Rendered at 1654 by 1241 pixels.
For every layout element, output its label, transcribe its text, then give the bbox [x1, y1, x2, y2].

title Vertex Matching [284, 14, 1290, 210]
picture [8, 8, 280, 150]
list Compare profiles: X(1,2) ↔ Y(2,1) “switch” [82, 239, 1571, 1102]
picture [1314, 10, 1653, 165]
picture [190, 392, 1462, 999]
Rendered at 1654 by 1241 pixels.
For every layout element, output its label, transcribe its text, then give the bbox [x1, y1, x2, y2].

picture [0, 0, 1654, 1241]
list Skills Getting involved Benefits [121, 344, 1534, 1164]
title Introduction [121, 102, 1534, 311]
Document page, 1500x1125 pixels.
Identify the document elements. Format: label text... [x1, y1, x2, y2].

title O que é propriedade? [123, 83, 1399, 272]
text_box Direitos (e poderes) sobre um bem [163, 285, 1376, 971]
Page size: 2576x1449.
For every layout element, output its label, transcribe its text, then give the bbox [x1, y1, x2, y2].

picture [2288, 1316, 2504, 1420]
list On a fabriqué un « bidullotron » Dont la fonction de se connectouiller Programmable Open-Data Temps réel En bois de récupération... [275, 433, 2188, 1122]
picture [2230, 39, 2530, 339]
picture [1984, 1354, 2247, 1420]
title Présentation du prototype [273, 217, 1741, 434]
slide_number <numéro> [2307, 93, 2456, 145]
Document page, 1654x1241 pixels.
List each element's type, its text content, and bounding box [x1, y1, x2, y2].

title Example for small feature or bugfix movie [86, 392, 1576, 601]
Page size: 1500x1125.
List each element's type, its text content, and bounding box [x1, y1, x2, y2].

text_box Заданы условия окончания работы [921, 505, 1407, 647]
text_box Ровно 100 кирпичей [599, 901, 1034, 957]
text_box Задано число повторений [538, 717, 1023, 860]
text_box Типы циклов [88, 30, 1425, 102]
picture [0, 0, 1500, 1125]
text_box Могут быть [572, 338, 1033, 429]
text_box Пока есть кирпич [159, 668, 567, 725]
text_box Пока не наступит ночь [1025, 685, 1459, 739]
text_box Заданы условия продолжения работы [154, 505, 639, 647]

⁂

• AIM OF THE TASK:
Please retype all of the rows above, character for character.

• ANSWER TO THIS EXERCISE:
Rendered at 1654 by 1241 pixels.
For every layout element, output its label, transcribe its text, then give the bbox [x1, y1, x2, y2].

title Vertex Matching [284, 14, 1290, 210]
picture [8, 8, 280, 150]
list Compare profiles: X(1,2) ↔ Y(2,1) “switch” [82, 239, 1571, 1102]
picture [1314, 10, 1653, 165]
picture [190, 392, 1462, 999]
Rendered at 1654 by 1241 pixels.
For every layout element, output its label, transcribe its text, then give the bbox [x1, y1, x2, y2].

picture [0, 0, 1654, 1241]
list Skills Getting involved Benefits [121, 344, 1534, 1164]
title Introduction [121, 102, 1534, 311]
Document page, 1500x1125 pixels.
Identify the document elements. Format: label text... [x1, y1, x2, y2].

title O que é propriedade? [123, 83, 1399, 272]
text_box Direitos (e poderes) sobre um bem [163, 285, 1376, 971]
Page size: 2576x1449.
For every layout element, output its label, transcribe its text, then give the bbox [x1, y1, x2, y2].

picture [2288, 1316, 2504, 1420]
list On a fabriqué un « bidullotron » Dont la fonction de se connectouiller Programmable Open-Data Temps réel En bois de récupération... [275, 433, 2188, 1122]
picture [2230, 39, 2530, 339]
picture [1984, 1354, 2247, 1420]
title Présentation du prototype [273, 217, 1741, 434]
slide_number <numéro> [2307, 93, 2456, 145]
Document page, 1654x1241 pixels.
List each element's type, its text content, and bounding box [x1, y1, x2, y2].

title Example for small feature or bugfix movie [86, 392, 1576, 601]
Page size: 1500x1125.
List each element's type, its text content, and bounding box [x1, y1, x2, y2].

text_box Заданы условия окончания работы [921, 505, 1407, 647]
text_box Ровно 100 кирпичей [599, 901, 1034, 957]
text_box Задано число повторений [538, 717, 1023, 860]
text_box Типы циклов [88, 30, 1425, 102]
picture [0, 0, 1500, 1125]
text_box Могут быть [572, 338, 1033, 429]
text_box Пока есть кирпич [159, 668, 567, 725]
text_box Пока не наступит ночь [1025, 685, 1459, 739]
text_box Заданы условия продолжения работы [154, 505, 639, 647]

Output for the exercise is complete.